What makes this so interesting is the fact that last September, Connecticut's State Legislature voted to impose a number of fees and raise the taxes that are now coming up short. The tax hikes include:
- A new high-income earners tax bracket and a broader economic nexus standard
- Higher tax rates on cigarettes and tobacco products
- A surcharge on "large" businesses
- An increase in "preference tax" on combined return filers for businesses
- An increase in the conveyance tax on foreclosed properties
Source: Center for Budget and Policy Priorities
In enacting these tax hikes, Connecticut lawmakers assumed that the state would be able to raise $700 million to cover protected losses in revenue and $250 million extra. Yet Connecticut finds itself $108 million short of expectations. Clearly, this is not a matter of forgetting to carry the one. It's also a concern as the Constitution State faces a projected $3.7 billion deficit in the next fiscal year.

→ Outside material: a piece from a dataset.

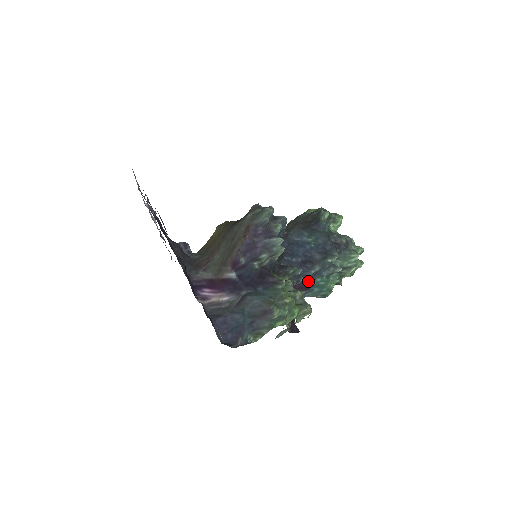
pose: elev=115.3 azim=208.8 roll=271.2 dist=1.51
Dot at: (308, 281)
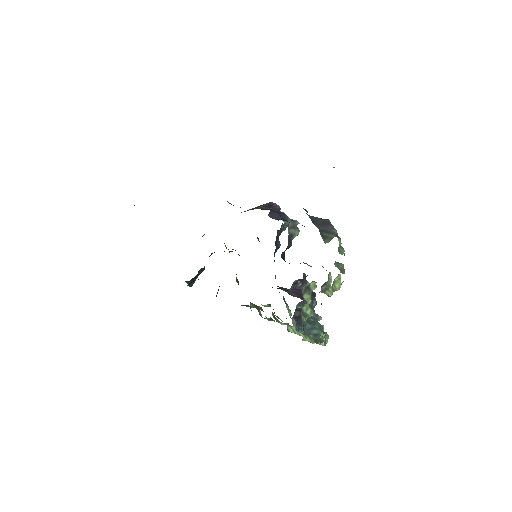
Dot at: occluded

The problem with Connecticut is that the poor economy and the high tax burden have hampered economic activity in the state. If the money is simply not there, increases in tax rates will not yield more collections. Instead of raising taxes, the state needs to find ways to reduce the size of the tax burden to encourage economic activity. When there is activity there is revenue generated. In a positive sign, Connecticut lawmakers are talking about wholesale tax reform. I hope the talk continues and lawmakers hold off more tax hikes in Connecticut.